Ted Holden (medved@access5.digex.net)
26 Jul 1995 16:11:57 -0400

jac@ds8.scri.fsu.edu (Jim Carr) writes:

>In article <3uh0r5$jpm@newsbf02.news.aol.com>
>harryr6047@aol.com (HarryR6047) writes:
>>
>>But someone builds this monument in the middle of the desert.

>They built it in the middle of a graveyard. That might be a clue.

>> And we
>>really can't figure out how they did it. (Remember a group of Japanese
>>engineers tried to duplicate the feat in scale a number of years back and
>>couldn't.)

>Speak for yourself. It is possible they were better at using the tools
>they had at hand than we are at reinventing those tools. What I recall
>is that some people have been able to duplicate the construction methods
>by paying attention to the information left by the ancient egyptians.
>They even went so far as to document it on "This Old Pyramid" for Nova.

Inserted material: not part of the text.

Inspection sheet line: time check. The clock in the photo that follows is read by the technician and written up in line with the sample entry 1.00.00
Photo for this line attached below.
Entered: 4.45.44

100-ton blocks were being used for the pyramids. That's 200,000 lbs.
Assuming any one slave might could pull 50 lbs of that across sand,
that's 4000 guys, minimum, and with the inefficiencies of ropes and
everything else figured in, probably 6000 - 8000. That can't be done.
For starters, you couldn't get that many guys to pull in a reasonable
manner or organize such an effort at all. Any sort of saplings you tried
to put under such a block as rollers would be sawdust after the first 5".
Then there's the problem of pulling such a block across sand in the
desert; it'd be exactly like trying to pull a filing cabinet across a
carpet. Unless you could figure a way to have the ropes lift and pull at
the same time (200,000 geese instead of the 6000 guys...), you'd just
pull the nose of the block down into the sand and the process would stop.
And don't forget the problem of having 6000 guys pull in a straight line
on the higher levels of the pyramid; there'd be no room for it. Further,
trying to set up a pole and pull around the pole would lose too much force
from the pull, even assuming you could set up such a pole and have it
stay there which, in all likelihood, is not a good assumption.

The only two assumptions which help anything are 1. that the Etyptians
had advanced machinery at an early age, for which we've no evidence, or
2. That they did not experience gravity as we do. Believe it or not,
there is evidence for that possibility.